After DB reset sidekiq connections slowly start piling up.

Right now I have 3 stuck connections with such queries:

INSERT INTO directory_items(period_type, user_id, likes_received, likes_given, topics_entered, days_visited, posts_read, topic_count, post_count) SELECT 5, u.id, 0, 0, 0, 0, 0, 0, 0 FROM users u LEFT JOIN directory_items di ON di.user_id = u.id AND di.period_type = 5 WHERE di.id IS NULL AND u.id > 0

INSERT INTO directory_items(period_type, user_id, likes_received, likes_given, topics_entered, days_visited, posts_read, topic_count, post_count) SELECT 5, u.id, 0, 0, 0, 0, 0, 0, 0 FROM users u LEFT JOIN directory_items di ON di.user_id = u.id AND di.period_type = 5 WHERE di.id IS NULL AND u.id > 0	

WITH x AS (SELECT u.id user_id, SUM(CASE WHEN ua.action_type = 2 THEN 1 ELSE 0 END) likes_received, SUM(CASE WHEN ua.action_type = 1 THEN 1 ELSE 0 END) likes_given, COALESCE((SELECT COUNT(topic_id) FROM topic_views AS v WHERE v.user_id = u.id AND v.viewed_at >= '2017-07-18 10:08:47.784897'), 0) topics_entered, COALESCE((SELECT COUNT(id) FROM user_visits AS uv WHERE uv.user_id = u.id AND uv.visited_at >= '2017-07-18 10:08:47.784897'), 0) days_visited, COALESCE((SELECT SUM(posts_read) FROM user_visits AS uv2 WHERE uv2.user_id = u.id AND uv2.visited_at >= '2017-07-18 10:08:47.784897'), 0) posts_read, SUM(CASE WHEN ua.action_type = 4 THEN 1 ELSE 0 END) topic_count, SUM(CASE WHEN ua.action_type = 5 THEN 1 ELSE 0 END) post_count FROM users AS u LEFT OUTER JOIN user_actions AS ua ON ua.user_id = u.id LEFT
2 Likes

Curious, how big is your database, how big is the directory_items table on your instance?

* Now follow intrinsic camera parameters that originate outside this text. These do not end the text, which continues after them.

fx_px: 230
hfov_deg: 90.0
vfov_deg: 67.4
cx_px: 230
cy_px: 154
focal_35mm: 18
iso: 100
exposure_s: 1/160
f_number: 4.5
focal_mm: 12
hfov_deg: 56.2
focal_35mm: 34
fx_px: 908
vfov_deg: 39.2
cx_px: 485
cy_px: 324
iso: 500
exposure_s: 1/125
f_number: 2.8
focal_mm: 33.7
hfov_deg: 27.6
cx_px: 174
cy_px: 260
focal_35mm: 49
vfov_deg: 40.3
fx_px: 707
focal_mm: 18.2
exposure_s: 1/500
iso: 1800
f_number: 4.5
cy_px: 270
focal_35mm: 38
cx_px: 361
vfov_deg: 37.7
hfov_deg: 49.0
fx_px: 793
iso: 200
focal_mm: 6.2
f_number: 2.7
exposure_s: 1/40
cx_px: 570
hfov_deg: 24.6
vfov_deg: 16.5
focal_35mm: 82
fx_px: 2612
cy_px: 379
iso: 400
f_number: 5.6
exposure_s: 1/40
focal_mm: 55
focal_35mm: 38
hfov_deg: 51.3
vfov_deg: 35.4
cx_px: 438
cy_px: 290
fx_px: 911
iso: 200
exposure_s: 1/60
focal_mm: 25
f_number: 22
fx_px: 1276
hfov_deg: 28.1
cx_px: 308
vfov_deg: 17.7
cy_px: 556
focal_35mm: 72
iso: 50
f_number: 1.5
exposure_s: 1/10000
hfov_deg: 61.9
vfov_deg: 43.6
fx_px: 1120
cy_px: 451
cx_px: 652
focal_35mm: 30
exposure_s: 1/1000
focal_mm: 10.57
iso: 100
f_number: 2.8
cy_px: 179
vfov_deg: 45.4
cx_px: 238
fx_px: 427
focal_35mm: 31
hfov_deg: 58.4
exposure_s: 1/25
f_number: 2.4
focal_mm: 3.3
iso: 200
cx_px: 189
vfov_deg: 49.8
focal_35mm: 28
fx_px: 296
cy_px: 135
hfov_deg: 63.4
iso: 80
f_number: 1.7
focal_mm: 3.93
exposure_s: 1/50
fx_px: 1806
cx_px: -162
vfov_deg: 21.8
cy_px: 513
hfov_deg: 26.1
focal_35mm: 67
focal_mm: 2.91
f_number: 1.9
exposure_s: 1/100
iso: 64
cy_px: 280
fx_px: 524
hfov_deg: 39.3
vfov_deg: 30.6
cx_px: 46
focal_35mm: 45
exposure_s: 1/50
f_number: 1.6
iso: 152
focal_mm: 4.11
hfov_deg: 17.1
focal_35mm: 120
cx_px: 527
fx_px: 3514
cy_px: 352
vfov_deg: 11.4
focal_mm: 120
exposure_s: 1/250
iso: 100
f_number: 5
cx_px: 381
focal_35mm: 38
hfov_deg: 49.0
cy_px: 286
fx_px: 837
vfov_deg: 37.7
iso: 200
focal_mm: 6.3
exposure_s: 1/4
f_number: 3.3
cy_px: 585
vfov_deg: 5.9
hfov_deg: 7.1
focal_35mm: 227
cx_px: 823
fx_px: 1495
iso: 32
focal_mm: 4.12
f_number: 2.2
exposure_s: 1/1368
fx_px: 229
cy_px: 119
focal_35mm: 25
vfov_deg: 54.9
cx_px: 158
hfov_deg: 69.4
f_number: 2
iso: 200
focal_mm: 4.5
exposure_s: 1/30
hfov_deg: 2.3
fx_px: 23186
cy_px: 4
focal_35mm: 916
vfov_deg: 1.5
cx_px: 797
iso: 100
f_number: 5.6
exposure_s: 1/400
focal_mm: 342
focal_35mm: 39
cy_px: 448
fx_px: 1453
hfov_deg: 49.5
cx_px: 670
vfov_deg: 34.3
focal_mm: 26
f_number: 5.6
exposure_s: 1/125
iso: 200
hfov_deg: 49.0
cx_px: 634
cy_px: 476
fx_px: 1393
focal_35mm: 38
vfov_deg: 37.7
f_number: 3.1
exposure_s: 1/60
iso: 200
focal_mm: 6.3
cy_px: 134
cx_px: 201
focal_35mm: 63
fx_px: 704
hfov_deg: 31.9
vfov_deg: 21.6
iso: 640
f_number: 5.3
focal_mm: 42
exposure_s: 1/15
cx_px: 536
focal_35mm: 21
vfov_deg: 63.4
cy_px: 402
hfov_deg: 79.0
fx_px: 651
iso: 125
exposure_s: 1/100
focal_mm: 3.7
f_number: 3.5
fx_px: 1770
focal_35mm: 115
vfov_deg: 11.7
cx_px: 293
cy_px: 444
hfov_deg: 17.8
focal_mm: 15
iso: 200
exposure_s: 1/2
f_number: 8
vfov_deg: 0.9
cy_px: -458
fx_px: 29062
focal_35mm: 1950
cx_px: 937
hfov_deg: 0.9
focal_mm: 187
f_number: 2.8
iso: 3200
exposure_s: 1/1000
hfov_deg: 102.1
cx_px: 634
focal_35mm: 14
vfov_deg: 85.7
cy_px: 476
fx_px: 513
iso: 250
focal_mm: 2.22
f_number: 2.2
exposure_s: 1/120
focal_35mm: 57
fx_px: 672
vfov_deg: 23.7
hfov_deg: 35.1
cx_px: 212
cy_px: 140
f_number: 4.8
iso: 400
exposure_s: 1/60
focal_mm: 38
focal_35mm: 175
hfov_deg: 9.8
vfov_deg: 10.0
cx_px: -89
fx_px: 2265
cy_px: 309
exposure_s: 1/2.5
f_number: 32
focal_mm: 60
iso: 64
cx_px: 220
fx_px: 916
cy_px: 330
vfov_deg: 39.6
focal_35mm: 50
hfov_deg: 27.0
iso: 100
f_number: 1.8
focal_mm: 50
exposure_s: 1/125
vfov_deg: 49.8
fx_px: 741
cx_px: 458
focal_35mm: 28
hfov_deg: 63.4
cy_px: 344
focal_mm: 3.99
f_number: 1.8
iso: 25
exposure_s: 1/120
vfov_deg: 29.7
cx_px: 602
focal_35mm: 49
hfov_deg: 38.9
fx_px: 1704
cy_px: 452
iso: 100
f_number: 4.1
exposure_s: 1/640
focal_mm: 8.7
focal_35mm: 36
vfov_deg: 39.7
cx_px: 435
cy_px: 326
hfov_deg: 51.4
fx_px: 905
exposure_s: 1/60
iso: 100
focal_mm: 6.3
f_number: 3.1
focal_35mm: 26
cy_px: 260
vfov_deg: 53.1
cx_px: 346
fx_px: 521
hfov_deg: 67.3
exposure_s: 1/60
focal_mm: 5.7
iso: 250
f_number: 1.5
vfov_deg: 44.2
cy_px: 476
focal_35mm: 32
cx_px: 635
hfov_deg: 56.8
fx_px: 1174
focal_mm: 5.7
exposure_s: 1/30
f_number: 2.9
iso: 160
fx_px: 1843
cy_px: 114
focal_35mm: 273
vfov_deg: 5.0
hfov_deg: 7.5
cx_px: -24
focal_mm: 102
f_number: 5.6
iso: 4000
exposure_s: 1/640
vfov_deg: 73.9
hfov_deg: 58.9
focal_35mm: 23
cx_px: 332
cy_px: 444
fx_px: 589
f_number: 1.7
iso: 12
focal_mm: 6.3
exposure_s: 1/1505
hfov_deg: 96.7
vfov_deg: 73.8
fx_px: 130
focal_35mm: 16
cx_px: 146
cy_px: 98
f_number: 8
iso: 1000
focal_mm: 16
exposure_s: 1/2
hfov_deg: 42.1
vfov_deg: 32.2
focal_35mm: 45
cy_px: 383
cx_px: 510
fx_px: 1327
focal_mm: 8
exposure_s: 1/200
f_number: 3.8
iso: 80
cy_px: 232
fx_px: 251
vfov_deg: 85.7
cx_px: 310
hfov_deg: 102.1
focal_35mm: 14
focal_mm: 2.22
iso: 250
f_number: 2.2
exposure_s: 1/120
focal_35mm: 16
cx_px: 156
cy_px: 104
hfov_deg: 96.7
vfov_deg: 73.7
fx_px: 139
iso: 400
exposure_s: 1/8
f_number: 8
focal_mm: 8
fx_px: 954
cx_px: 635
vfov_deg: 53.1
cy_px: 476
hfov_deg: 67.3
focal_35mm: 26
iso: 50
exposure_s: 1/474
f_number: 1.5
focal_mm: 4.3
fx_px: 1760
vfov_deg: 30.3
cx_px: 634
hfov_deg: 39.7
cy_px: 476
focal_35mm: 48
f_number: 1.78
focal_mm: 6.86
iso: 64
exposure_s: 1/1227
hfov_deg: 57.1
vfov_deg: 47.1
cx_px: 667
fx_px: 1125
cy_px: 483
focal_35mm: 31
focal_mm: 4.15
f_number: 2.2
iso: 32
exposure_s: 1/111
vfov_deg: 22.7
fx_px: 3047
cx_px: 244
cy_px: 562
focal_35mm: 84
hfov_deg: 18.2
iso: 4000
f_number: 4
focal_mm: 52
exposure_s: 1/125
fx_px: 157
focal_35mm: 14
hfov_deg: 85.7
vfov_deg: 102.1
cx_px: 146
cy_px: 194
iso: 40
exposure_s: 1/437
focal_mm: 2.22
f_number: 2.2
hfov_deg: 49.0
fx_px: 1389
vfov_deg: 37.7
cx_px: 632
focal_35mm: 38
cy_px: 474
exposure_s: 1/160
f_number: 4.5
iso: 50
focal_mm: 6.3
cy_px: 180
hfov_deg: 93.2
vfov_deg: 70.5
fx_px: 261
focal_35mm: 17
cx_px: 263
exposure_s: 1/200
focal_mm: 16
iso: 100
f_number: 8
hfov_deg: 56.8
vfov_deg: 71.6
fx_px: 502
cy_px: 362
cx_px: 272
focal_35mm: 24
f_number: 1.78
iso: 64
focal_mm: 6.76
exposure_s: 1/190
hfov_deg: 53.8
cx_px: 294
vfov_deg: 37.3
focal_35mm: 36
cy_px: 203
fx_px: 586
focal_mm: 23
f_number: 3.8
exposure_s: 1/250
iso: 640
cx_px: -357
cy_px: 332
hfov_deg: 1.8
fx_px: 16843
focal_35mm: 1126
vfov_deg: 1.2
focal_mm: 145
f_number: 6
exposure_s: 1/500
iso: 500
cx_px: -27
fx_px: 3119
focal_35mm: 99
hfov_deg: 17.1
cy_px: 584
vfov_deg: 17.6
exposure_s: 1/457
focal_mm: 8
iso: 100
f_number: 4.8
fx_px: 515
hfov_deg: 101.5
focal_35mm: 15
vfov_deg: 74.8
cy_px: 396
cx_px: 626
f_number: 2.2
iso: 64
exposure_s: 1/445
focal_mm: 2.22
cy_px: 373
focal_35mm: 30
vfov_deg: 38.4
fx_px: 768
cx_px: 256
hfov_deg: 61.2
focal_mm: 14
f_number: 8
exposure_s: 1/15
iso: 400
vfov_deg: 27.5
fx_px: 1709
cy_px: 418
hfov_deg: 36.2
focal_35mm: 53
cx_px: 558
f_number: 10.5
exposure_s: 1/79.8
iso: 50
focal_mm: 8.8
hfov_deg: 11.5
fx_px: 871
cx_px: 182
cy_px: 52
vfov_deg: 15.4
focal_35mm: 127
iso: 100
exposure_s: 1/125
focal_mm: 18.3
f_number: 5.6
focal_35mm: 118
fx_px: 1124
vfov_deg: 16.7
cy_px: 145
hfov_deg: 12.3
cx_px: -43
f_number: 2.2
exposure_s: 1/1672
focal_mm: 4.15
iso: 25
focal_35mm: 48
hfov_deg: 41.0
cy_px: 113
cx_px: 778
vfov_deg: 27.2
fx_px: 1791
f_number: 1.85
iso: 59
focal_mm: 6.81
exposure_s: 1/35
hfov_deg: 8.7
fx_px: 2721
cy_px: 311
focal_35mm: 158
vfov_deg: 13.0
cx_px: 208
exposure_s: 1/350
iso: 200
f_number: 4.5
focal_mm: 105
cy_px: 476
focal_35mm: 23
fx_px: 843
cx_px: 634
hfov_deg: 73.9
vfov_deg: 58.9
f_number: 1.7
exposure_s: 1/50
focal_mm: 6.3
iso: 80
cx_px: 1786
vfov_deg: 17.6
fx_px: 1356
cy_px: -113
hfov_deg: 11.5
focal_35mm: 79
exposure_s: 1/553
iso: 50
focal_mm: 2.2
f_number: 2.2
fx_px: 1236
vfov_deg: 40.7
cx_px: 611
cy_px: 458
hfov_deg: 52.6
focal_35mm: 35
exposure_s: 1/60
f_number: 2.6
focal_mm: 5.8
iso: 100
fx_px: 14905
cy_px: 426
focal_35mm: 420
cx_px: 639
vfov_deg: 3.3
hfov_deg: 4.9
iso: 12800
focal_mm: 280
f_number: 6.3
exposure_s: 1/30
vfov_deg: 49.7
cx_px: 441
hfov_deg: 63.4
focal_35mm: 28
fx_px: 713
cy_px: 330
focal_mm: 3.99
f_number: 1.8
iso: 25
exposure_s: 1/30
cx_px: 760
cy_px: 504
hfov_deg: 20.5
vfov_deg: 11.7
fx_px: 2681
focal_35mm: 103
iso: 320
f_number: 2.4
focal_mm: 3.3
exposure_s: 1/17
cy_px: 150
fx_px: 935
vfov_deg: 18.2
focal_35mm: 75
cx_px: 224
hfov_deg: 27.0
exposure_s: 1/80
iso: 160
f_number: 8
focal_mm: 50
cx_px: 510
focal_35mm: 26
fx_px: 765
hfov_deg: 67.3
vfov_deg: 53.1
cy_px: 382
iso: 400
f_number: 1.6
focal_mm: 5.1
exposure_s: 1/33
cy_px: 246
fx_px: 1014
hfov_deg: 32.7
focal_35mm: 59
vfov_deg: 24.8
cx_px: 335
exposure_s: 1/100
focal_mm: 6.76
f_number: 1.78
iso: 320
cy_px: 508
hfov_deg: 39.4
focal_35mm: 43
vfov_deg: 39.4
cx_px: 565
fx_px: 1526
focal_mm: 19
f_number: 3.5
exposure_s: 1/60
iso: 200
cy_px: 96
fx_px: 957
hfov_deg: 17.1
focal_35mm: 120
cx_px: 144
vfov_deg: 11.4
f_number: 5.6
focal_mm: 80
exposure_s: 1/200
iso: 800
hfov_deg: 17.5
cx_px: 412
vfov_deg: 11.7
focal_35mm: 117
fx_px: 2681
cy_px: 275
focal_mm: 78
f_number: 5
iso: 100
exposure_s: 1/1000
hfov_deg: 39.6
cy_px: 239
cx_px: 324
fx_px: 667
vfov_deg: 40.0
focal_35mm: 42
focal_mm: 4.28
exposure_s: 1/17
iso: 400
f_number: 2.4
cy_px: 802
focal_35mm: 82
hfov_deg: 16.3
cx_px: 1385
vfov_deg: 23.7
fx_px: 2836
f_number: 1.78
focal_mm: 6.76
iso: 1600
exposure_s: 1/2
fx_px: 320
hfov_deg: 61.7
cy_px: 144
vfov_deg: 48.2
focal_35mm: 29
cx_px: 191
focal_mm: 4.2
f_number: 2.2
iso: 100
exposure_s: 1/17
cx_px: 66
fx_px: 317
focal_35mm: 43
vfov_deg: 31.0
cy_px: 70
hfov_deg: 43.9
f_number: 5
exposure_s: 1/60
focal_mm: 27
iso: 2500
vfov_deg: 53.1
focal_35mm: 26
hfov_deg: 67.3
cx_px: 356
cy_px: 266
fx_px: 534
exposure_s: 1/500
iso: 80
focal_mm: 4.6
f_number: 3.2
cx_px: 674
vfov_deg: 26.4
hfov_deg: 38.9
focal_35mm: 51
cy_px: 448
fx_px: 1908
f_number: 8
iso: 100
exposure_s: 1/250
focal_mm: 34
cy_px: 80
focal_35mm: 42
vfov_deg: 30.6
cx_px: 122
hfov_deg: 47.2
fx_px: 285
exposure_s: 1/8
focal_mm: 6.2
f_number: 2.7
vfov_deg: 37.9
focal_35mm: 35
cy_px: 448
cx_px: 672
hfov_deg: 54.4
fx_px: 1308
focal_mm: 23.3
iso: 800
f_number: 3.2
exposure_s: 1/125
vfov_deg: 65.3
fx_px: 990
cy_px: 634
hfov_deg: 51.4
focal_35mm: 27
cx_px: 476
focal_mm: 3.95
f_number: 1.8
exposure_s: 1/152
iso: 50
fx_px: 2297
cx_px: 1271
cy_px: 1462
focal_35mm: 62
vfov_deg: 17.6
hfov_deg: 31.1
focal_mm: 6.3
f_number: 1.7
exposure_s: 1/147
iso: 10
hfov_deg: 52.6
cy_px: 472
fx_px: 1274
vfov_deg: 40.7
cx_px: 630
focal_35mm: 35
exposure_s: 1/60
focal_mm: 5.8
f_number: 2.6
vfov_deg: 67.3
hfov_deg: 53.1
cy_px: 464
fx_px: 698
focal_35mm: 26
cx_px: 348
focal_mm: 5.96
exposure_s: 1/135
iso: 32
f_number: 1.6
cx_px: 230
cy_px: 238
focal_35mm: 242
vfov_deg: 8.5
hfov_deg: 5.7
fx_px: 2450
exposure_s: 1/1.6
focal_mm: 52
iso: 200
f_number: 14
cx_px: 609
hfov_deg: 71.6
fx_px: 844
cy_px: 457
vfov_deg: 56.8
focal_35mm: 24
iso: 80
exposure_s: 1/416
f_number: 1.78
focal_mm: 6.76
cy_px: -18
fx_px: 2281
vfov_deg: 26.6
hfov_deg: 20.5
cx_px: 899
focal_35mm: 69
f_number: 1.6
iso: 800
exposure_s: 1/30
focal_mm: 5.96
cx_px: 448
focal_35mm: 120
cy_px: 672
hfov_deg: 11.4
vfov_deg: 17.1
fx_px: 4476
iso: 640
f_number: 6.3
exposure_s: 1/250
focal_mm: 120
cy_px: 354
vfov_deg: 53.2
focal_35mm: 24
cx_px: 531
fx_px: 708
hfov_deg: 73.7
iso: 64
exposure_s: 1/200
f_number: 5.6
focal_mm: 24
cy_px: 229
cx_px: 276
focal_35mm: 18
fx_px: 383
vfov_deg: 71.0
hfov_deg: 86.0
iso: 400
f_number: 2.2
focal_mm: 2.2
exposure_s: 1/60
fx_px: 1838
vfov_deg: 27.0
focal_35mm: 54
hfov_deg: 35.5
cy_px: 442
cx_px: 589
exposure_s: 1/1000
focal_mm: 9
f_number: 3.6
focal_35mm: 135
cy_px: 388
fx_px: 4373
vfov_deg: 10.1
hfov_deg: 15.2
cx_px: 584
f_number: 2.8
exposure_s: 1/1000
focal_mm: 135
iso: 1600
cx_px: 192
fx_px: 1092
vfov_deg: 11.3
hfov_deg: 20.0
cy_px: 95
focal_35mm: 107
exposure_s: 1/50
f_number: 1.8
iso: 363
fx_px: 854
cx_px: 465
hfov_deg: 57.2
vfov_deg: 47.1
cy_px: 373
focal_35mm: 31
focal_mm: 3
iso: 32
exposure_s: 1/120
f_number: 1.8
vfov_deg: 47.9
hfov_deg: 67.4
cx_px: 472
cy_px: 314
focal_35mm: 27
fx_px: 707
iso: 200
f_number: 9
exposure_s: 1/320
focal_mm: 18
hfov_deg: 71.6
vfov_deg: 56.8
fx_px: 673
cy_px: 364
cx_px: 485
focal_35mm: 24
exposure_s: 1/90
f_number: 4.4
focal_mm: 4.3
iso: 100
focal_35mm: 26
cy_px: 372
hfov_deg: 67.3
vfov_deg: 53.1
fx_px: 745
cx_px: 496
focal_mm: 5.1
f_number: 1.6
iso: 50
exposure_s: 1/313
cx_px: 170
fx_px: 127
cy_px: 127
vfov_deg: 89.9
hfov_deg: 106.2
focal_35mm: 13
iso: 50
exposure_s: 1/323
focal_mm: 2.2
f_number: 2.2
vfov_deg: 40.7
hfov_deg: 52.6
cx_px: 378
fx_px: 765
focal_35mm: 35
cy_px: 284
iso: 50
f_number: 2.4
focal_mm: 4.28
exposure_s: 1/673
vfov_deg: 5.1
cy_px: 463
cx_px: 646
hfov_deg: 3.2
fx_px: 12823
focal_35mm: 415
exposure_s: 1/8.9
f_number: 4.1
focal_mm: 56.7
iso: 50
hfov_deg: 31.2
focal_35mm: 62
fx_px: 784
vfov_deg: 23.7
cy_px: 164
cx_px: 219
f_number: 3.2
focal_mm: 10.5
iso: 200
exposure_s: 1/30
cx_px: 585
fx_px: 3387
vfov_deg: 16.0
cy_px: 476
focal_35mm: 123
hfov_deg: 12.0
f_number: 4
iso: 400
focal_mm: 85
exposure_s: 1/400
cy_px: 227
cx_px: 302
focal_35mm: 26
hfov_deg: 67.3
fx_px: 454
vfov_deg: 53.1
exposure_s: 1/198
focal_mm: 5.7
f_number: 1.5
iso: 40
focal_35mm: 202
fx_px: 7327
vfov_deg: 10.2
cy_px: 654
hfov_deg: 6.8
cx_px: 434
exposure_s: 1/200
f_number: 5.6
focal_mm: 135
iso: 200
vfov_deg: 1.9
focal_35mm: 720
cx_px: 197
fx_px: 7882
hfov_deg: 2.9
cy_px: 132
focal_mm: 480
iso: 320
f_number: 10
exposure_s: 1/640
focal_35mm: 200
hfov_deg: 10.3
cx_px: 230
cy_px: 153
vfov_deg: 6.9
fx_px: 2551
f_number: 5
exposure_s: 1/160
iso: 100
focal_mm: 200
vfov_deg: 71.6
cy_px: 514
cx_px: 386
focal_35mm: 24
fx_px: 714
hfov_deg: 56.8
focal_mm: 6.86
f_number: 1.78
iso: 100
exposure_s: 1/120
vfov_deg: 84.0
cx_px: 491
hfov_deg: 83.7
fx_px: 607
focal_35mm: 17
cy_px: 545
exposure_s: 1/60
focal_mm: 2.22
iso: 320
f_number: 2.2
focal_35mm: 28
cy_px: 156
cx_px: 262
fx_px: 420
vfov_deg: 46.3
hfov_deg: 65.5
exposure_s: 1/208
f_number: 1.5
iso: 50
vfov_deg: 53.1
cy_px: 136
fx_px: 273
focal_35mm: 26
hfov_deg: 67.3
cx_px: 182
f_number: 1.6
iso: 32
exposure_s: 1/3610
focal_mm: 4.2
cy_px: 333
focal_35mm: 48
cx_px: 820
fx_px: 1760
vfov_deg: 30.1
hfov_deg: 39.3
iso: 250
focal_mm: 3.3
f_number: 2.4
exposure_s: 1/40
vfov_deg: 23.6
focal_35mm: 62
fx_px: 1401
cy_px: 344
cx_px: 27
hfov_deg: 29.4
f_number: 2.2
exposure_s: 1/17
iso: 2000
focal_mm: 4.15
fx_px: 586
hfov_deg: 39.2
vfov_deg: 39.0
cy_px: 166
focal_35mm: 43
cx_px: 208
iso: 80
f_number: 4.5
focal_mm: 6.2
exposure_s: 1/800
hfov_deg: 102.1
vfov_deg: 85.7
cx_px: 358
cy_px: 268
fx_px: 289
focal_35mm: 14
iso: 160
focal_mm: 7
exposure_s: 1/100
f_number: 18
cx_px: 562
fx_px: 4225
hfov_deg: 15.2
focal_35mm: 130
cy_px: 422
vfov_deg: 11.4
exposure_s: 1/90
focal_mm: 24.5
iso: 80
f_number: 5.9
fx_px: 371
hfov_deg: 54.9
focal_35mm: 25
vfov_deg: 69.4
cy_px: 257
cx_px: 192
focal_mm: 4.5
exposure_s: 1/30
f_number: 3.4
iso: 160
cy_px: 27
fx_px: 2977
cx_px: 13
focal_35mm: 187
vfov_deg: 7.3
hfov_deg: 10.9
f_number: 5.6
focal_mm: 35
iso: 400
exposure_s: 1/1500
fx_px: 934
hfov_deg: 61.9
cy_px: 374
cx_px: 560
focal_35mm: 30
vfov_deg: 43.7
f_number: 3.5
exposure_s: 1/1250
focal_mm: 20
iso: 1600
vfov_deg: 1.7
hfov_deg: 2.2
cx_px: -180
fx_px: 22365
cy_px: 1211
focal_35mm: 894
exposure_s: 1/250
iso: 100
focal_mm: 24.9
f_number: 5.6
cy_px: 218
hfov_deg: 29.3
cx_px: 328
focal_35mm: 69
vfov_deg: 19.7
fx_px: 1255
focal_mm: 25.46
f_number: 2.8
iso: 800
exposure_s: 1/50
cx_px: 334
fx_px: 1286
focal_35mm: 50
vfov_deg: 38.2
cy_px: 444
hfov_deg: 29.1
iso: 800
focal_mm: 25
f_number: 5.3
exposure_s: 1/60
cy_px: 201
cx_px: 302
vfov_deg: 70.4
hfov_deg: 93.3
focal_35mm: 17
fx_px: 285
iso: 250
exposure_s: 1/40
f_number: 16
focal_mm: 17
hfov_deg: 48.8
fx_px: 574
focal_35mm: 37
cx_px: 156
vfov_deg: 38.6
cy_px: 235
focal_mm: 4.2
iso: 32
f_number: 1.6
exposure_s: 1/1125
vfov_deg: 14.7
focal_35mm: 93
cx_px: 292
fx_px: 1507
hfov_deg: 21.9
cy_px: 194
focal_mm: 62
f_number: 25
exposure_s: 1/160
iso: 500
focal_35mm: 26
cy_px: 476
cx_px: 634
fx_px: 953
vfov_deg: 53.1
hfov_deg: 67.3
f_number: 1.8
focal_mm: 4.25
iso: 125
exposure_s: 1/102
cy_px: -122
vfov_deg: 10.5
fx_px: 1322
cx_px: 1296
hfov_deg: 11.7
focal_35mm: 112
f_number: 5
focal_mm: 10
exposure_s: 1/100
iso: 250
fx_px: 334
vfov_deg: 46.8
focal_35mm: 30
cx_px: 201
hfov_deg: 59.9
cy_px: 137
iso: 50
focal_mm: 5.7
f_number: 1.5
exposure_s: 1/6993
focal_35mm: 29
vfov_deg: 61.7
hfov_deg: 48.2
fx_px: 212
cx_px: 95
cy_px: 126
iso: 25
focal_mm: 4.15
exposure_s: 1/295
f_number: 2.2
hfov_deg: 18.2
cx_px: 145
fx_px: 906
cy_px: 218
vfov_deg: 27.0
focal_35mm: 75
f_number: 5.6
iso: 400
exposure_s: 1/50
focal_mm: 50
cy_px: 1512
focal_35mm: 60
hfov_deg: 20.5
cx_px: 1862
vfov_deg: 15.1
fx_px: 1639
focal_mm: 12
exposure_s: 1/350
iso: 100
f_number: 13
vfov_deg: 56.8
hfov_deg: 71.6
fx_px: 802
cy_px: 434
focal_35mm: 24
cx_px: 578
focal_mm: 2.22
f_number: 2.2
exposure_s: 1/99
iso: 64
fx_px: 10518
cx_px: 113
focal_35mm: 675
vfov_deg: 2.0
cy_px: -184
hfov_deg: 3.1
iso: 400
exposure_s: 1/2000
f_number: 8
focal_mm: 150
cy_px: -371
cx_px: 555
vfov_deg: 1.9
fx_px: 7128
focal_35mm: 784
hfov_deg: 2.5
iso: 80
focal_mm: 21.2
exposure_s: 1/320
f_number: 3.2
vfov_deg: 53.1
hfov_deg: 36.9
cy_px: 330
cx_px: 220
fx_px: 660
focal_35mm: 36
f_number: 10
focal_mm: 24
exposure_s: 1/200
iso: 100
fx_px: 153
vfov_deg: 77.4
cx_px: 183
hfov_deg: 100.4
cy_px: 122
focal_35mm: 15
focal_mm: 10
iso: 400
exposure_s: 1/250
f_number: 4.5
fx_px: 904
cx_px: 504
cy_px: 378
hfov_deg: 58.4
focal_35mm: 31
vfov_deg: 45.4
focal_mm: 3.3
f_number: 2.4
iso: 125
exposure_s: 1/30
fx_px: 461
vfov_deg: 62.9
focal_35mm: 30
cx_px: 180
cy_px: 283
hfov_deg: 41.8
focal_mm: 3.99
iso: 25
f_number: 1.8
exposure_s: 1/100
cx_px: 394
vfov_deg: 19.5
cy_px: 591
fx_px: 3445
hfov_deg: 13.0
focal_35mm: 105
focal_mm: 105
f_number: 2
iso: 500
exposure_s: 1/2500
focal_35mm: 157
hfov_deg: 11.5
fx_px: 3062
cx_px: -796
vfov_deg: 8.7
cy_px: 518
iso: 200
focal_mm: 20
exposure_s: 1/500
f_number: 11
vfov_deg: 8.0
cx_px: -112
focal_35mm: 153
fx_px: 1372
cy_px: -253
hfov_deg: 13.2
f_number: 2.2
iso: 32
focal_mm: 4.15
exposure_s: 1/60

select pg_size_pretty(pg_database_size('discourse'));

returns 55 GB

The directory_items table is 207 MB.

1 Like

And in number of rows?

Record count for the table is 1698938

1 Like

Just updated the description with our README :slight_smile:

https://hub.docker.com/r/discourse/postgres/

4 Likes